The NHL wants the draft show to go on.
The league stated its case for a June draft during a conference call Monday with the Board of Governors. Deputy commissioner Bill Daly pitched the NHL’s preference for holding the event before the completion of the season in a memo that went out to teams last week.
No official decision was announced, but the NHL could reveal its intentions this week since it indicated it would need a month to prepare for the virtual event.
The draft was scheduled for June 26 and 27 in Montreal but was postponed because of the coronavirus pandemic.
The NHL is hoping that by staging the draft next month it will provide fresh content to broadcast partners and fans who have been without live games since March 12.
The NFL drew a record 15.6 million viewers across ESPN, ABC, NFL Network, ESPN Deportes and digital channels for the first round of its virtual draft April 23.
Canadian winger Alexis Lafreniere is the consensus No. 1 overall pick and provides a rare element of star power for the league to showcase.
But holding the NHL draft before the Stanley Cup is awarded presents a series of challenges, such as the selection order, how to settle conditional draft picks and the difficulty of trades.
Daly reportedly countered in his memo there would be little time to hold a lottery and a draft during the condensed offseason if the 2019-20 season is completed in September or later.
The NHL proposed using points percentage to determine the order for a June draft, with the 15 nonplayoff teams participating in the lottery for the No. 1 overall pick.
The Golden Knights would get the No. 24 selection, a slight benefit since they would pick anywhere from No. 24 to 31 under the traditional format.
Critics of the NHL’s plan noted that by conducting the draft in June before the postseason field is determined, it’s possible for a team to win the lottery, then get hot if the season resumes and hoist the Stanley Cup.
To combat that potential outcome, the league reportedly proposed changing the lottery format to one winner while limiting any team from moving up more than four spots.
That means Detroit, with the league’s worst record, would be guaranteed a top-two pick and goes from an 18.5 percent chance of getting the No. 1 selection to 57 percent. Ottawa, which owns San Jose’s first-round pick, could do no worse than the third and fourth overall picks.
There are also several conditional picks for the 2020 draft, and Daly’s memo indicated the NHL would propose solutions for each, according to multiple reports. The teams would have seven days to alter the deal or accept the NHL’s compromise.
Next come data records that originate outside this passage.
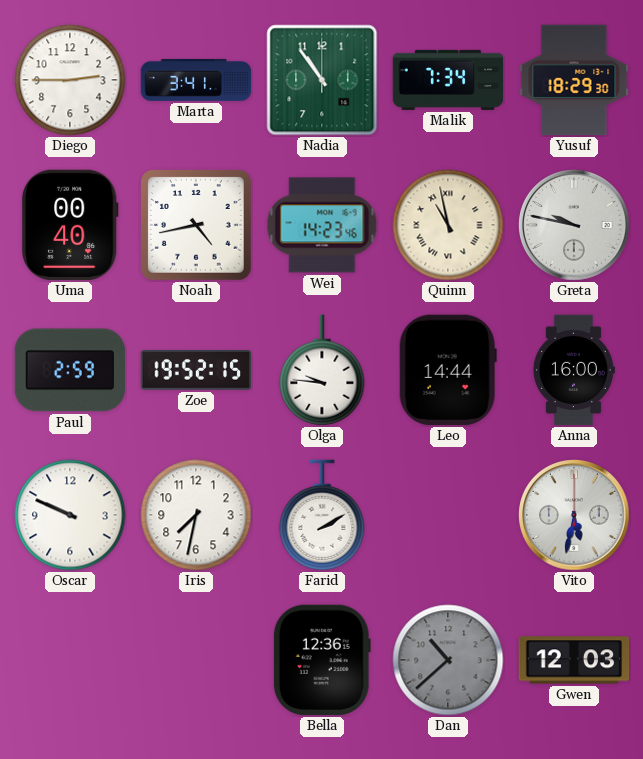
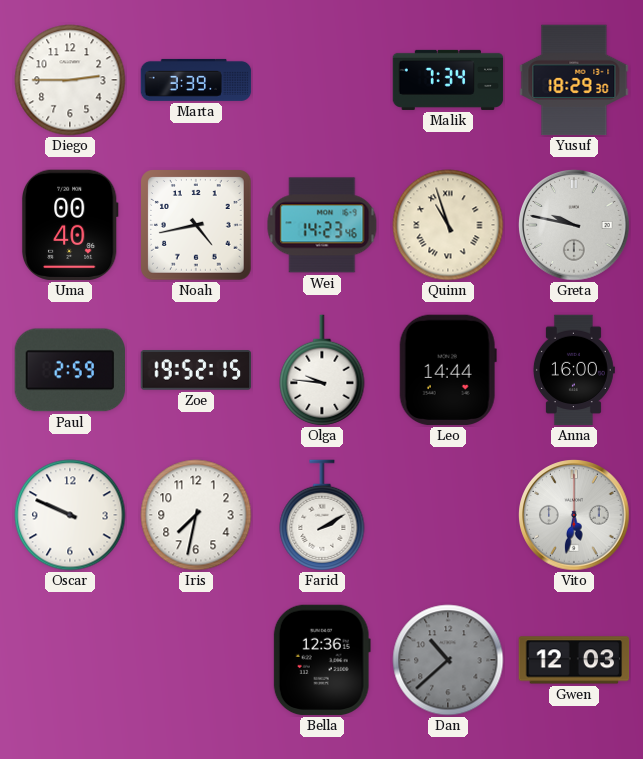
Marta: 3:41 -> 3:39
Nadia: 10:54 -> none
Quinn: 10:58 -> 10:57
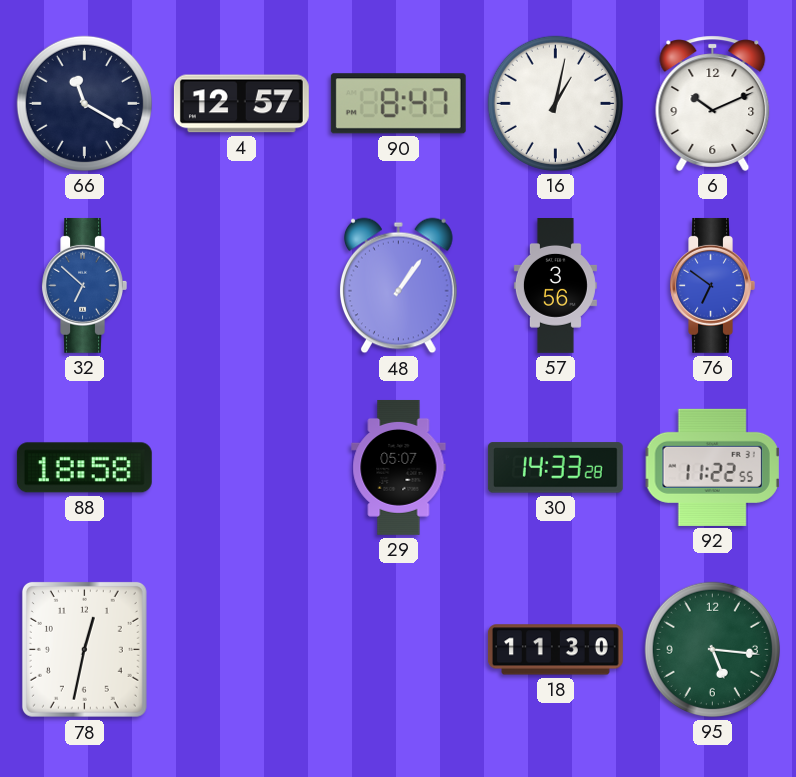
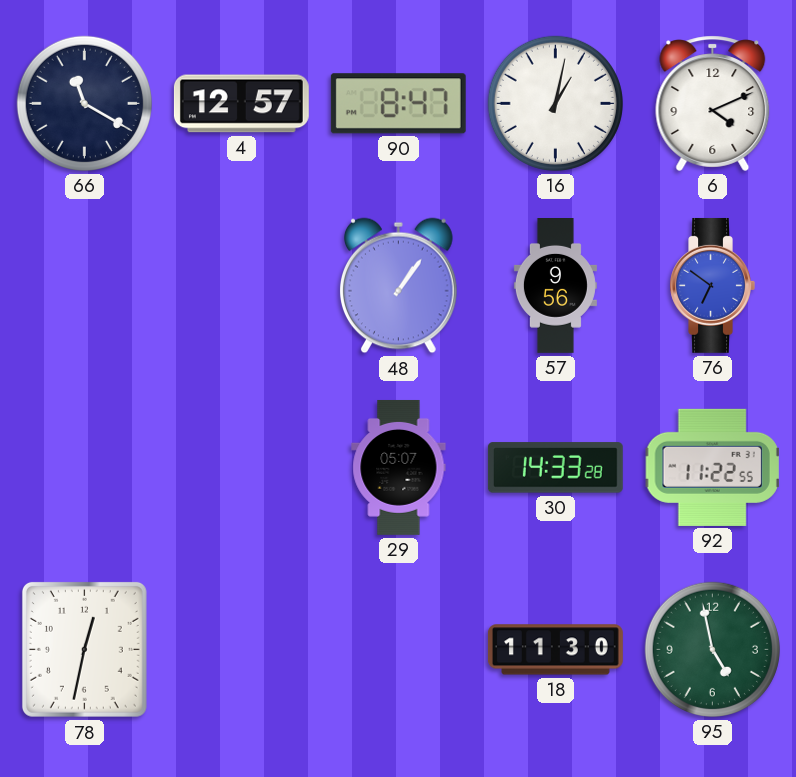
6: 10:11 -> 4:11
32: 6:52 -> none
57: 3:56 -> 9:56
88: 18:58 -> none
95: 5:16 -> 4:58
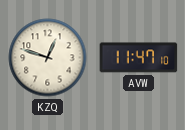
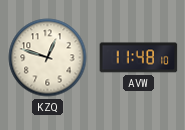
AVW: 11:47 -> 11:48
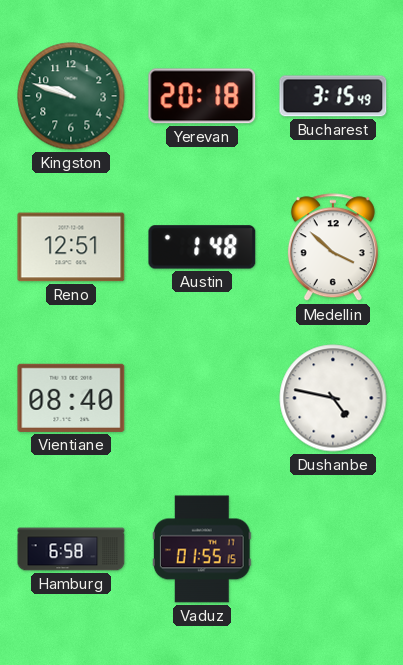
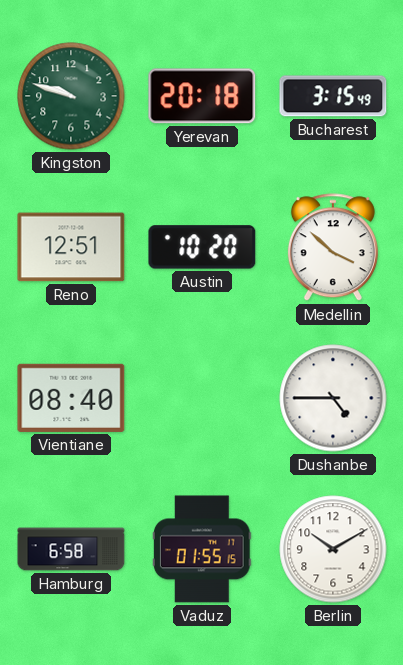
Austin: 1:48 -> 10:20
Dushanbe: 4:47 -> 4:45
Berlin: none -> 10:10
The Knights received a 2021 fourth-round pick from Winnipeg for center Cody Eakin that becomes a third-round pick if the Jets make the 2020 playoffs or re-sign Eakin before July 5.
Based on the current points percentage, the Jets would miss the playoffs if the regular season is not completed. It’s unclear whether the July 5 deadline would be adjusted in accordance with the offseason.
Meanwhile, Daly’s memo reportedly noted that trades involving roster players would be “effectively eliminated” with an early draft, but argued they could be completed during the offseason. And deals for picks and prospects were still possible.
The league is hoping to begin phase two of the return-to-play plan and open team facilities for small group activities as early as mid-May.
If permitted by medical experts and national and local authorities, the NHL could resume games this summer and is vetting cities to serve as four centralized locations for regular-season games, the playoffs, or both.
MGM Resorts acting CEO Bill Hornbuckle said last week in the company’s first quarter earnings call that it has been in talks with sports leagues, including the NHL, about hosting games in Las Vegas.